Encores are hard, in sport, and in life.
How ever hard we try to manufacture happiness, seldom are two moments alike.
When you think of it, most of our lives are spent searching for perfect moments and then recreating them.
But what is an encore, really?
Is it repeating the same thing again?
The same shot, the same feeling, the same taste?
When the band walks away from the stage, you beg for an encore because no show is complete without an encore.
But can you repeat last quarter’s glory this year?
What about trying to recreate the feeling of a rookie who has nothing to lose, after climbing the corporate ladder has left you looking at a hollow version of yourself in the mirror?
Isn’t almost everything we do trying to recreate a happy memory?
We know this, but don’t want to believe it.
How do you do perform an encore in sport where no two days are alike?
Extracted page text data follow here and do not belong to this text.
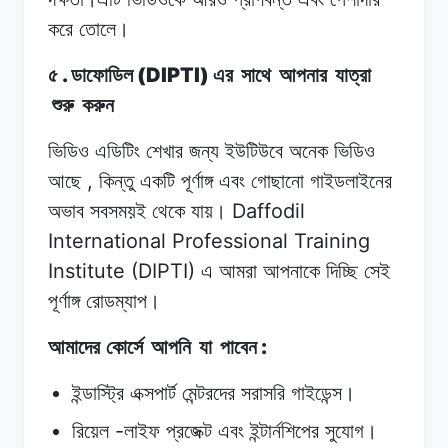
করে
তোলে।
.
(DIPTI)
৫
ডাফোডিল
এর
সাথে
আপনার
যাত্রা
শুরু
করুন
ভিডিও এডিটিং
শেখার
জন্য
ইউটিউবে
অনেক ভিডিও
,
আছে
কিন্তু
একটি পূর্ণাঙ্গ
এবং
গোছানো
গাইডলাইনের
Daffodil
অভাব
সবসময়ই
থেকে
যায়।
International Professional Training
Institute (DIPTI)
এ আমরা
আপনাকে
দিচ্ছি
সেই
পূর্ণাঙ্গ
রোডম্যাপ।
:
আমাদের কোর্সে
আপনি
যা
পাবেন
ইন্ডাস্ট্রি
এক্সপার্ট
মেন্টরদের
সরাসরি
গাইডেন্স।
-
রিয়েল
লাইফ
প্রজেক্ট
এবং
ইন্টার্নশিপের
সুযোগ।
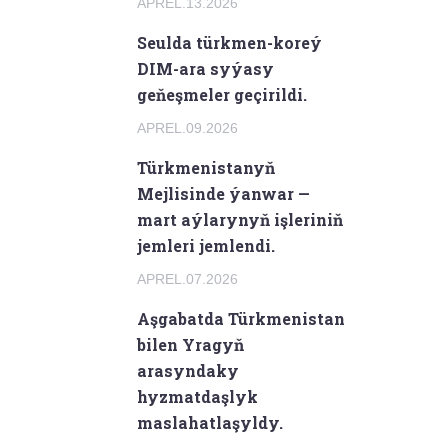
APREL.13.2026
Seulda türkmen-koreý
DIM-ara syýasy
geňeşmeler geçirildi.
APREL.09.2026
Türkmenistanyň
Mejlisinde ýanwar —
mart aýlarynyň işleriniň
jemleri jemlendi.
APREL.07.2026
Aşgabatda Türkmenistan
bilen Yragyň
arasyndaky
hyzmatdaşlyk
maslahatlaşyldy.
An encore isn’t about consistency.
It’s about replicating a magical feeling to the t.
In the summer of 1998, Sachin Tendulkar played the near perfect encore.
He scored 143 to help India qualify for the final.
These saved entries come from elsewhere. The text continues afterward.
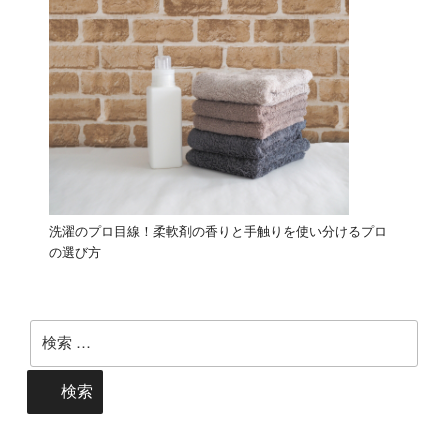
洗濯のプロ目線！柔軟剤の香りと手触りを使い分けるプロ
の選び方
検
索:
検索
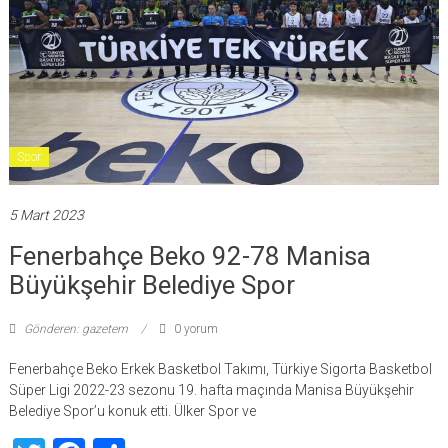
Spor
5 Mart 2023
Fenerbahçe Beko 92-78 Manisa
Büyükşehir Belediye Spor
Gönderen: gazetem
0 yorum
Fenerbahçe Beko Erkek Basketbol Takımı, Türkiye Sigorta Basketbol
Süper Ligi 2022-23 sezonu 19. hafta maçında Manisa Büyükşehir
Belediye Spor’u konuk etti. Ülker Spor ve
In the final, he scored 134. Even the scores were identical.
This was 1998. There was Sachin Tendulkar who walked on water, and the rest who struggled who struggled to find their feet.
In 1998, in another corner of the world, another God disguised as a basketball player led a team to a famous second three peat. Michael Jordan was the fulcrum around which the Chicago Bulls revolved. After that famous Bulls dynasty was eviscerated after the 1998 NBA finals, the Chicago Bulls haven’t won a single title. 6 titles in 8 years. 0 titles in 22.
Geniuses have too much of a burden to bear. They need to rise to their own unrelenting standards and carry their teams along with them. Many geniuses are mired in mediocrity, waging lonely battles that never end. Think Brian Lara and the West Indies.
But it’s tough, even for a genius, to do an encore on two different days.
Sachin Tendulkar coming down the pitch and hitting Shane Warne for six. Warne swatting off a fly and trying to come to his senses at the same time.
Everyone feels what Shane Warne is feeling – “did I just see that?”
You can’t see Tony Greig but you can imagine him standing up from his seat and trying to follow the ball. Did he fall off his seat like you?
“They’re dancing in aisles.”
Damn, we were all dancing in our living rooms.
Out of nowhere, an actual desert storm stopped play and India’s target was revised. But Tendulkar was going for the jugular. Seeking to merely qualify is for mere mortals.
In the first match of the Desert Storm limited series edition , a familiar tale played self out. Tendulkar perished and along with him, so did the chances of an improbable victory.
But there’s an encore. The finals against the same opposition.
April 24, 1998. Sachin Tendulkar turned 25 and he’s already a bonafide legend. And he’s about to play another innings that will forever define his career.
Australia set India a steep target of 273. Think of it in terms of money. If someone owned a house that was valued at 10 lakhs in 1998, how much will it be worth today? Now think of it in terms of runs. What is a score of 272 in 1998 worth today? 400?
At the start of the chase, Tendulkar almost played on. If that had happened, a lot of electricity would have been saved that night.
Michael Kasprowitz, Damien Fleming, Shane Warne, Steve Waugh, all deer in the headlights, being taken to the cleaners.
There was one part where the similarities ended. India won the final. Sachin took the team closer to victory, leaving the finishing to Ajay Jadeja and Hrishikesh Kanitkar.
If you look at those two knocks, so much is the same.
The raucous crowd.
The garrish yellow worn by Australia.
Tony Greig’s commentary that still rings in our ears after all these years.
In a Carnatic music concert, there is a part where only the percussionists play and take centre stage. It’s called TANI AVARTANAM. Tani loosely translates to rhythm and Avartanam means repetition. The kanjira, mridangam and ghatam, all come together in near perfect unison. Sadly, in many concerts, the audience get up when this begins. As the Tani Avartanam comes to a close, the main performer jumps back into the fray and the concert nears its end.
Over those two nights Sharjah, in Carnatic music terms, Sachin Tendulkar played his version of a Tani Avartanam.
Rhythm + repetition.
And unlike in a Carnatic Music concert, no one dared leave their seats.